START Records for the exercise

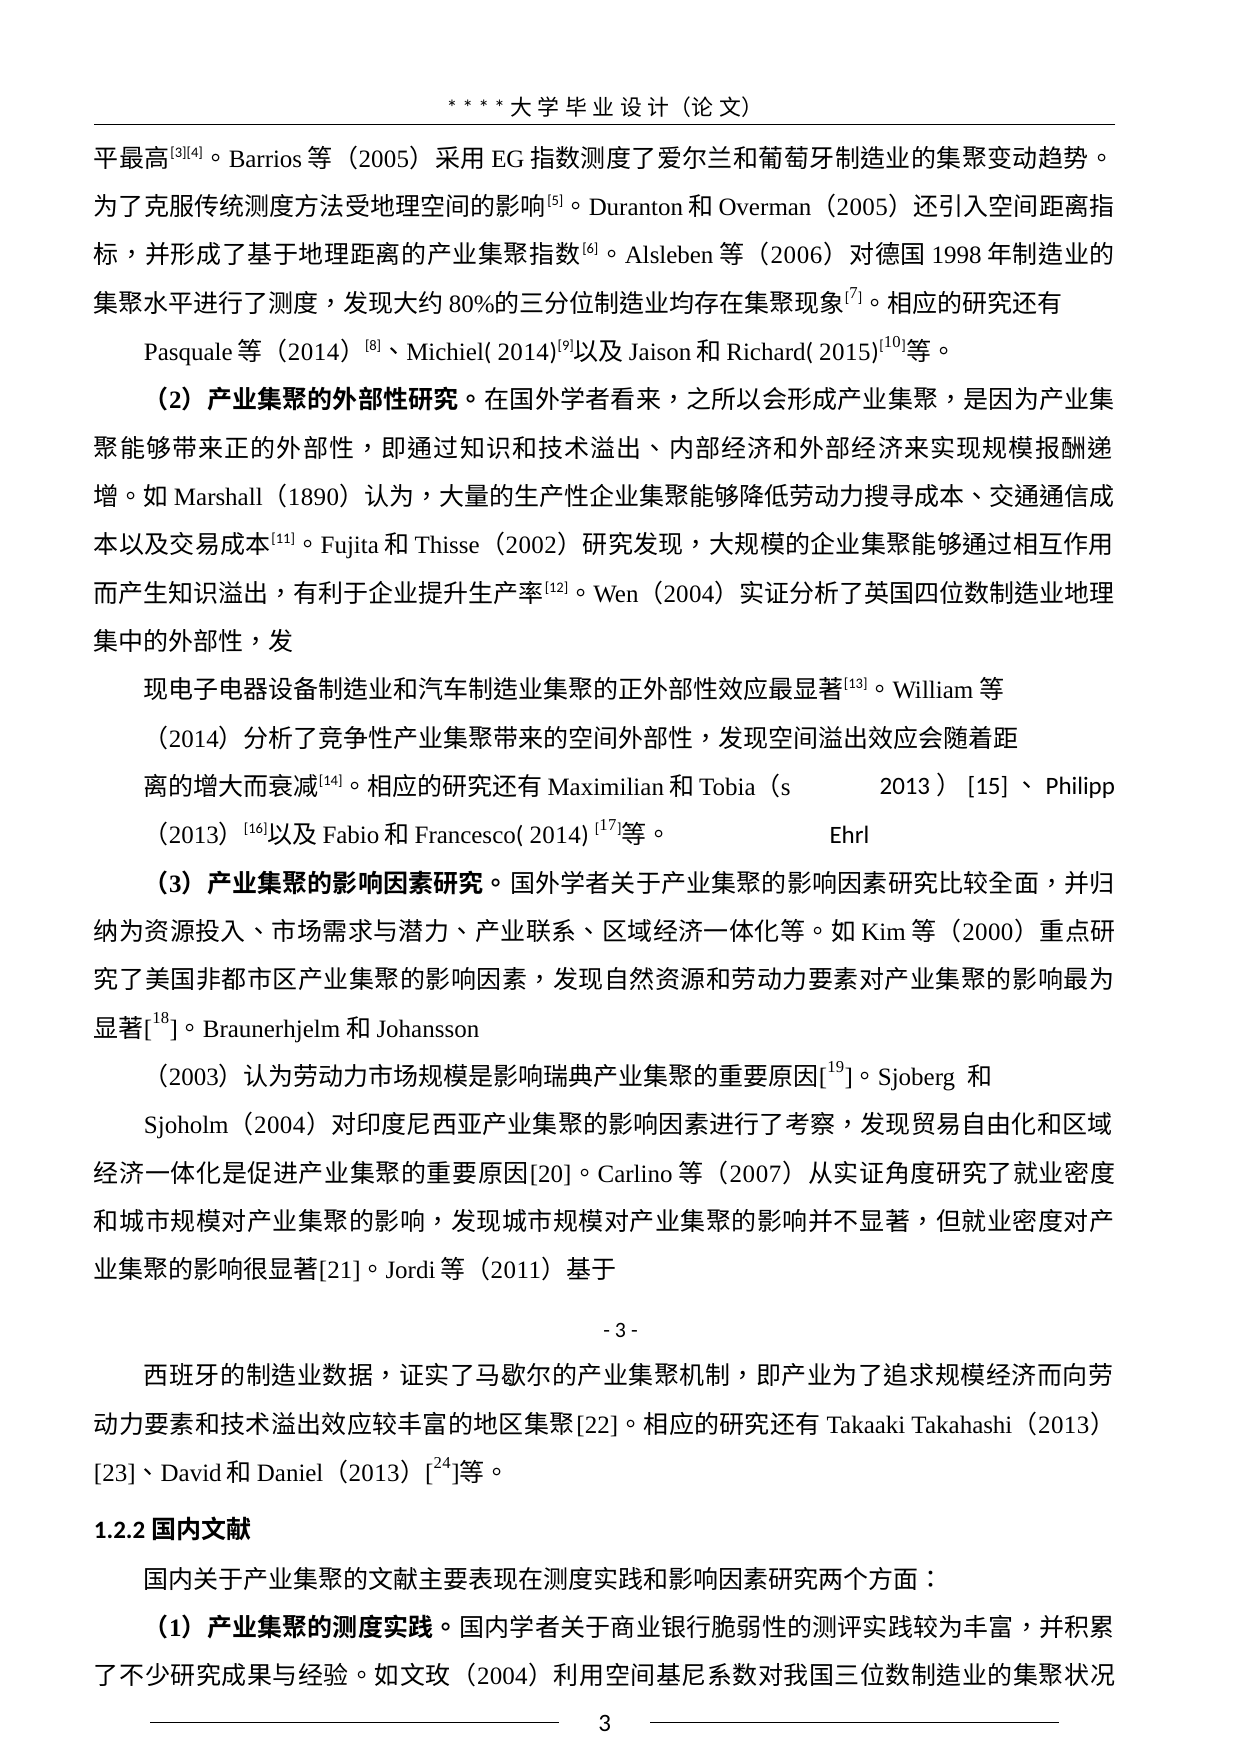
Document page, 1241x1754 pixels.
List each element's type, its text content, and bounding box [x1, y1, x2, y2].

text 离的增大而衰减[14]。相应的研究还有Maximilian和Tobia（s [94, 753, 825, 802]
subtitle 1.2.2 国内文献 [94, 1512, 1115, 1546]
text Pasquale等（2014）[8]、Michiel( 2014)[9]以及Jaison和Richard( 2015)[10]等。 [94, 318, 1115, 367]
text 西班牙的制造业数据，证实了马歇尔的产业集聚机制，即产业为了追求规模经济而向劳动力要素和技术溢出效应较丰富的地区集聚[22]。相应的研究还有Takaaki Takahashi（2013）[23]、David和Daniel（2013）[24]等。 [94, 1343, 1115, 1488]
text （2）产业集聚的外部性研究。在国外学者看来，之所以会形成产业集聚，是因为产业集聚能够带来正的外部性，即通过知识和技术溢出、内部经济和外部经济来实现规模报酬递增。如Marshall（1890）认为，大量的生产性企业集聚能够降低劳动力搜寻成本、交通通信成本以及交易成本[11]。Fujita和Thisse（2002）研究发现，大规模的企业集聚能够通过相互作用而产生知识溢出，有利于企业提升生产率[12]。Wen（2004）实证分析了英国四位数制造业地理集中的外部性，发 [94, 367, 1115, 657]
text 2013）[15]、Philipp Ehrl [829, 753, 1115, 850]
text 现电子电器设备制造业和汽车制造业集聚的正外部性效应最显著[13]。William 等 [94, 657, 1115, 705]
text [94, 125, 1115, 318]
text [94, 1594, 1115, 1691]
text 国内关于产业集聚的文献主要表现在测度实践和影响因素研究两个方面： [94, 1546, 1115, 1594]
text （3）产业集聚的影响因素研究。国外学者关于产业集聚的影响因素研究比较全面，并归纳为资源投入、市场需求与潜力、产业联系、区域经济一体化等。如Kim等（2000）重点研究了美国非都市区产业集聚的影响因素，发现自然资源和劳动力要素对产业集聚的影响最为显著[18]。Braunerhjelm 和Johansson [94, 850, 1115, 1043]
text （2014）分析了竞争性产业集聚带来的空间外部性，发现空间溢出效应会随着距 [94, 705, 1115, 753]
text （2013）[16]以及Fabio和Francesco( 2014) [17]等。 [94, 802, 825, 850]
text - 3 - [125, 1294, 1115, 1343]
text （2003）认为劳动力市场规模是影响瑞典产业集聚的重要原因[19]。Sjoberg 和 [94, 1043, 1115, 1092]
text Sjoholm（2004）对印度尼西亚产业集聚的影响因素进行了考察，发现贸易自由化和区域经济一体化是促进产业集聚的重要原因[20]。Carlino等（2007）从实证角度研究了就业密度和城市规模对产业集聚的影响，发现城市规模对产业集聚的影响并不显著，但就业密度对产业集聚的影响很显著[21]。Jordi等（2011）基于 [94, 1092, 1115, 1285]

END Records for the exercise
START Records for the exercise

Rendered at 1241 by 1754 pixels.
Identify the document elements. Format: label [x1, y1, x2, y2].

END Records for the exercise

* Task *
In the records above, collect each line with "pixels".

* Reply to the task *
Document page, 1241x1754 pixels.
Rendered at 1241 by 1754 pixels.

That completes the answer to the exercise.